What happens if we do not have measured food waste data by the time CSRD audits start?

CSRD food waste reporting without measured data is a compliance risk, not just a gap. Auditors will look for evidence that data flows through a systematic, documented process. Supplier self-reporting and internal estimates no longer meet the standard. If your group cannot produce location-level waste figures with a clear methodology, auditors can challenge your disclosure, qualify it, or require restatement, all of which create additional cost and reputational exposure as global ESG standards continue to tighten.

The fix is time, not complexity.

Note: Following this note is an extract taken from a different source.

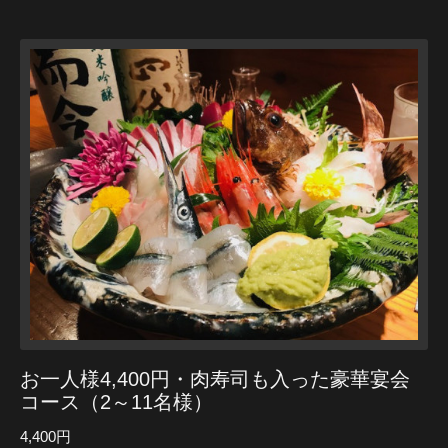
お一人様4,400円・肉寿司も入った豪華宴会
コース（2～11名様）
4,400円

Groups that begin continuous measurement now will have 12-18 months of verified baseline data before the first audit cycle, which auditors accept as sufficient evidence of systematic measurement. ESG performance improves when measurement is continuous: carbon emissions figures, climate change commitments, and sustainability reports all rest on the same foundation of verified operational data. Estimates will not hold. Measured, ingredient-level data, captured automatically at every bin across every site, will.